Yeah, yeah, that's very cool. And this is something that is still in the works or something you already deployed or?

CYNTHIA: 18:56

Still a work in progress as far as getting it out to the customers. But it's embedded in a series of features which I'm not allowed to talk about, which--

SUSAN: 19:02

Sure, sure, sure.

CYNTHIA: 19:03

--are currently in beta customers hands right now. So be out there shortly. It steals the basic structure of the LinkedIn first pass, second pass network expanding thing. They had a really good idea and I love their algorithm, so I thought I'd crib their notes.

SUSAN: 19:21

Yeah, yeah. Well, I just love the creativity, though, in taking that to trucking. I mean, as somebody with no knowledge of the industry, that's not something that would have occurred to me, but I think that's such a neat application of that concept.

[Saved data entries]
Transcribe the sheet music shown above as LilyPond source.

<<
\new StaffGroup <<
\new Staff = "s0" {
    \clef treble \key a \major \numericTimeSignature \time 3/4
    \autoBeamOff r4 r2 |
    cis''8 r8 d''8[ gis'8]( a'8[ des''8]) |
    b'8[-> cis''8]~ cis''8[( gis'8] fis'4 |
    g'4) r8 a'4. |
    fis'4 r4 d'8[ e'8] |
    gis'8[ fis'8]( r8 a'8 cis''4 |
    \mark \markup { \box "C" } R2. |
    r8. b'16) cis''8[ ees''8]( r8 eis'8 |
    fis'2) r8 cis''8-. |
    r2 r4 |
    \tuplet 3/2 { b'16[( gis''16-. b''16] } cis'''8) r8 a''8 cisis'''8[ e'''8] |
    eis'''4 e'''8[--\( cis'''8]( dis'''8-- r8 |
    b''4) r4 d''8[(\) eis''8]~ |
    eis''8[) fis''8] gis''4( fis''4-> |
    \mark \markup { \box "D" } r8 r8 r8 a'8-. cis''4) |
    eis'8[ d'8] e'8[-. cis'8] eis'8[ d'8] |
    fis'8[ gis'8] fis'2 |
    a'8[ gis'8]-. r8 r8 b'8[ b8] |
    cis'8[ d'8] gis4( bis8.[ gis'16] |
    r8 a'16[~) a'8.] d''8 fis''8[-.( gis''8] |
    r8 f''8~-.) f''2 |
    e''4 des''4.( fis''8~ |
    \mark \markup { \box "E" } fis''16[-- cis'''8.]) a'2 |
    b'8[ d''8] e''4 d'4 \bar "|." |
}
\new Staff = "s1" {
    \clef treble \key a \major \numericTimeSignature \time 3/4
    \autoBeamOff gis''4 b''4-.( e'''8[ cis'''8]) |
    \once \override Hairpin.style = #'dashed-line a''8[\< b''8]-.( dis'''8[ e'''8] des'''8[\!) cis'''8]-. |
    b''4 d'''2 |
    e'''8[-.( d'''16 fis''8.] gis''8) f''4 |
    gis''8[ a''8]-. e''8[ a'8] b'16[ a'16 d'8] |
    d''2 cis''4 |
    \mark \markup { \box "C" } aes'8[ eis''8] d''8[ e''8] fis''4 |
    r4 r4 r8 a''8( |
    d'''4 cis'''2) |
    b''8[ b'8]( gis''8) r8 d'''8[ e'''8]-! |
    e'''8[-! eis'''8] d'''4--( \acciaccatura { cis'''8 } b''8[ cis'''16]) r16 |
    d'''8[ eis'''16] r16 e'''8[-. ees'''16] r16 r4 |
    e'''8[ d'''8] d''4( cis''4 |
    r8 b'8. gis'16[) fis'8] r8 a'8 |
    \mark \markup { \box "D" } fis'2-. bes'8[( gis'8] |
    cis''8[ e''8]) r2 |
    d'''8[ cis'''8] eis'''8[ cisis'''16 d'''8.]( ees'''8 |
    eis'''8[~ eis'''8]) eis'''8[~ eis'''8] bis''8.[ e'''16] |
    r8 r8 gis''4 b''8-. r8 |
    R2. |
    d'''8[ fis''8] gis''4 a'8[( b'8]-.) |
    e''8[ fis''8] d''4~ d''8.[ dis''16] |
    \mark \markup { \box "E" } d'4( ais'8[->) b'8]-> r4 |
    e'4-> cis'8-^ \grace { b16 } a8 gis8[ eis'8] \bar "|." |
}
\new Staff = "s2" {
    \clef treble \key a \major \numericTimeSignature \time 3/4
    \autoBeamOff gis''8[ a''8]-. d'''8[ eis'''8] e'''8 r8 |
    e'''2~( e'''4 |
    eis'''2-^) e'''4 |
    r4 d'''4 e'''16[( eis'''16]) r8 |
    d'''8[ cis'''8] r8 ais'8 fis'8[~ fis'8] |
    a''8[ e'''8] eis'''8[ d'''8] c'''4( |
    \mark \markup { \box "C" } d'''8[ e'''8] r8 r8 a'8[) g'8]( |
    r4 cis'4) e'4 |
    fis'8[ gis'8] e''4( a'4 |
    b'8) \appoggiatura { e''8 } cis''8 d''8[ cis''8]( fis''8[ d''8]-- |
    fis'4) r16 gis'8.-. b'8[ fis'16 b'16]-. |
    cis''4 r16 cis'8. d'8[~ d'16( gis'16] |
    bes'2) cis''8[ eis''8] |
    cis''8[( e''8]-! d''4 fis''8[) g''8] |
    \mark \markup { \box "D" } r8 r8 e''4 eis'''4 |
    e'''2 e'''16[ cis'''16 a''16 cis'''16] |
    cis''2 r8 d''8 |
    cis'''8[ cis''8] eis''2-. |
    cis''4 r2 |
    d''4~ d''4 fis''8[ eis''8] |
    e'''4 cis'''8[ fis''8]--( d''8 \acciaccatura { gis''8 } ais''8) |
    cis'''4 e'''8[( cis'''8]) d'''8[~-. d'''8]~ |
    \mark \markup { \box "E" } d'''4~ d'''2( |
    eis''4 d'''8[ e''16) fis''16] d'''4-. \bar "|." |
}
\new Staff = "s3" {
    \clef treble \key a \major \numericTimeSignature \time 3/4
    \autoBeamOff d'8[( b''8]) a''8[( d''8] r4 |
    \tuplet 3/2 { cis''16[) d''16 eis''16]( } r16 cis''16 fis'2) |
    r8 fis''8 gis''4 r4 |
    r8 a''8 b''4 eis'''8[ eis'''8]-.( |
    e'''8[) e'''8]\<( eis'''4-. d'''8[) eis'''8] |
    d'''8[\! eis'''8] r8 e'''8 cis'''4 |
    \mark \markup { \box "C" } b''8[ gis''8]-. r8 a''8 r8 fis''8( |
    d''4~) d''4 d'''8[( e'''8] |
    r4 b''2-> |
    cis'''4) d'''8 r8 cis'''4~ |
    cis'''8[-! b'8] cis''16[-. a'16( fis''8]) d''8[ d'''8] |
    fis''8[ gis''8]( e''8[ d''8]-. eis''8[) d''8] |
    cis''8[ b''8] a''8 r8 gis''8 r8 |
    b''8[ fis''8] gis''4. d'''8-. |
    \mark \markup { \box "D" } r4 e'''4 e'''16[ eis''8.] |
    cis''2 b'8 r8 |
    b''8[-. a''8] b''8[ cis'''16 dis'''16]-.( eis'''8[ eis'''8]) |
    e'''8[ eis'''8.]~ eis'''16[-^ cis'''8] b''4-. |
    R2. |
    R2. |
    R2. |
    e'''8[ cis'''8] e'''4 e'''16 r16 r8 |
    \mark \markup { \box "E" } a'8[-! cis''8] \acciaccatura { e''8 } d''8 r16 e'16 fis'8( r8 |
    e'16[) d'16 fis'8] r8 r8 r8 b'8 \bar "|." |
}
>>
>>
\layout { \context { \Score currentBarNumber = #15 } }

▶ Set of tasks:
a - According to the conversation transcript, what does Cynthia say she borrowed the basic structure of her feature from?
b - Repeat the portion of the conversation transcript from "Yeah, yeah. Well, I" up to and including "of that concept.".

▶ List of solutions:
a - The LinkedIn first pass, second pass network expanding thing.

b -
Yeah, yeah. Well, I just love the creativity, though, in taking that to trucking. I mean, as somebody with no knowledge of the industry, that's not something that would have occurred to me, but I think that's such a neat application of that concept.